When comparing the two populations of CellNOpt scores obtained from these two analyses we observed, as expected, a notably statistically significant difference (t-test p-value <10−16, Fig. 4 c), indicating that in the F-rewired networks the topology of the pathways originally interlinked in the liver-PKN is actually disrupted. Subsequently, using the distribution of scores of the rewired models we computed empirical p-values for the CellNOpt scores for the entire model family outputted by the final run (making use of the original liver-PKN).
For a given score δ i corresponding to the i−th model of the family, an empirical p-value was set equal to the number of rewired models m such that δ m≥δ i divided by 1000 (the number of tested f-rewired liver-PKNs). More than 90% of the models in the outputted family had a CellNOpt score significantly divergent from expectation (p-value <0.05) and the estimated score threshold guaranteeing this (or a greater) divergence from expectation, thus a minimal impact of the initial liver-PKN FCLs, was equal to 0.06.

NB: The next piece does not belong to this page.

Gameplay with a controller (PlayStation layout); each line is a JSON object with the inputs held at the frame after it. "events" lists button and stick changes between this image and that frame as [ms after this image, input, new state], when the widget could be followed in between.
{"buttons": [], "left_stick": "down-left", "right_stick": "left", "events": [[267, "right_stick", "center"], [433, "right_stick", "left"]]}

Finally, and similarly to the analysis performed in the first study case, we quantified the tendency of each of the nodes included in the final merged CellNOpt model to be included in the rewired models, finding that also in this case this is indeed proportional to the nodes’ FCL.
In summary, BiRewire3 could be effectively used to determine a score threshold on an analytical ground, based on which meaningful models could be selected from the family outputted by CellNOpt for further analyses, and finally assemble a consensual model solution. Additionally, it could be employed to evaluate the extent of impact of the CellNOpt reference network on the topology of its outputted consensual model.
Discussion
BiRewire3 is a one-stop tool to rewire in a meaningful way any type of unweighted networks (undirected, directed, and signed) currently used to model different datasets and relations in computational biology (including presence-absence matrices, genomics datasets, pathways and signaling networks) in an computationally efficient way. It represents a significant and formally demonstrated advance with respect to its previous version [20], whose applicability was restricted to presence/absence matrices and undirected bipartite networks. We have previously shown that, thanks to an analytically derived lower bound to the number of steps of its underlying algorithm, the computational time requirements of BiRewire3 are vastly lower than those of other similar tools, reducing from months to minutes (on a typical desktop computer) when rewiring networks with tens of thousands of nodes and edge density ranging up to 20%. Additionally, the core algorithm underlying BiRewire3 is based on a Markov chain procedure that could be easily parallelized in future implementations, to exploit the power of modern multi-core computer architectures, thus reducing these time requirements even further.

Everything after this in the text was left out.